# Start of Supplied passage

Forage is project that aspires to make package management content addressable, to increase the resilience and portability of package manager data whilst retaining the current level of user experience and security users expect from package management.
The current implementation is an IPFS-backed package manager proxy server and cache, packaged up as an electron menu bar app and command line interface.
Package management is an excellent use case for IPFS and Filecoin, but has yet to see major adoption within any large package managers.
Package management has been plagued with reproducibility problems over the past few years, with the same mistakes often made by different package manager servers and clients because there's no documented standards for designing and building package managers, even less so for content addressed/decentralised package managers.
Making package managers content addressable would unlock the ability for the data within package management registries to become more portable, opening it up to much needed innovation in areas such as transport protocols, storage backends and network topologies.

# End of Supplied passage

● **What is needed**: Write out the Forage passage word for word, between "The current implementation" and "large package managers.", inclusive.

# Start of Dataset

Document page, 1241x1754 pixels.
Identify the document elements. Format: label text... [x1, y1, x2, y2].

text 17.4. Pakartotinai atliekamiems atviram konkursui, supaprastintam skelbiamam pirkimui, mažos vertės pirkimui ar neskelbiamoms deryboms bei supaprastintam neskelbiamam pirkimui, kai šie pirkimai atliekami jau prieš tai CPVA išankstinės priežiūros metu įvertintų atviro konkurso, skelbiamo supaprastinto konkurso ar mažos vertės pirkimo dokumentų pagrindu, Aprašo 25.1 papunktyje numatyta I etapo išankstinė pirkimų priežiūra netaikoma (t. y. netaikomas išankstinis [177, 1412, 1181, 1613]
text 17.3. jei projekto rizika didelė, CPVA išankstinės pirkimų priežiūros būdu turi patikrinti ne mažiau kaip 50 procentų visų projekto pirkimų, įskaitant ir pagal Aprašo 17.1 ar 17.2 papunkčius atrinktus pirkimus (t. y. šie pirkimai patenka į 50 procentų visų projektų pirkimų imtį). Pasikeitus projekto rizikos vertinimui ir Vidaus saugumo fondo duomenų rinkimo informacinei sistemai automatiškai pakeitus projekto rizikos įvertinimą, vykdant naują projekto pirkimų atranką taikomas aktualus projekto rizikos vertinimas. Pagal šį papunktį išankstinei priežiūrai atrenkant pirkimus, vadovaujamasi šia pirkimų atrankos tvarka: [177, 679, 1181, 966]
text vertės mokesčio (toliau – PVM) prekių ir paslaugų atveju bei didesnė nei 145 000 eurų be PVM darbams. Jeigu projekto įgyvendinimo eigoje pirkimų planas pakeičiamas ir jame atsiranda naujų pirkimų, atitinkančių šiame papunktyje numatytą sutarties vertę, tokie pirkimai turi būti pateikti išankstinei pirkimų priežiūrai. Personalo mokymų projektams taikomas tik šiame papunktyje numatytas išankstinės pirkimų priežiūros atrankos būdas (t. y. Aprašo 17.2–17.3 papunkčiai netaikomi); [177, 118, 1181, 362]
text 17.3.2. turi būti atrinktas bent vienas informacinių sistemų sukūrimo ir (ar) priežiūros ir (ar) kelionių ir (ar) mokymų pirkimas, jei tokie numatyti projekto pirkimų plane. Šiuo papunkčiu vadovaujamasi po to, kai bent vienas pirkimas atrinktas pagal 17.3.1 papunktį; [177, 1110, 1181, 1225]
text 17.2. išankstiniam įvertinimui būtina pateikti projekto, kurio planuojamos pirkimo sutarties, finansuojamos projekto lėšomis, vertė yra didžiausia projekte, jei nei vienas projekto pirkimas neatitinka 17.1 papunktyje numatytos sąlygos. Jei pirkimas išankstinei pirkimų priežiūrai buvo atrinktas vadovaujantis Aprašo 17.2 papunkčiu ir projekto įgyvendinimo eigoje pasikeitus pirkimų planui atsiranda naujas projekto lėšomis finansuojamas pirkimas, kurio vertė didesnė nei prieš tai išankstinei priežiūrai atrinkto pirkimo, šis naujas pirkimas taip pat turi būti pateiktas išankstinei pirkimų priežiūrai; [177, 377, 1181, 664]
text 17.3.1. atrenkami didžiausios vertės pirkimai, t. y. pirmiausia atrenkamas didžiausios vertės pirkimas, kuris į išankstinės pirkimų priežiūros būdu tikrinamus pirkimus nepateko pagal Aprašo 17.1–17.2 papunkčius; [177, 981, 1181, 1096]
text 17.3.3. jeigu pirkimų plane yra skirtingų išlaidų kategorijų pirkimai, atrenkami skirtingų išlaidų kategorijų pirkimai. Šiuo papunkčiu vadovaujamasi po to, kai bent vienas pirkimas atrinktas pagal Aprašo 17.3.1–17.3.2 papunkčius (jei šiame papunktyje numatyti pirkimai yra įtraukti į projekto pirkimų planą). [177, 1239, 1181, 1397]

# End of Dataset

● **Written answer**:
The current implementation is an IPFS-backed package manager proxy server and cache, packaged up as an electron menu bar app and command line interface.
Package management is an excellent use case for IPFS and Filecoin, but has yet to see major adoption within any large package managers.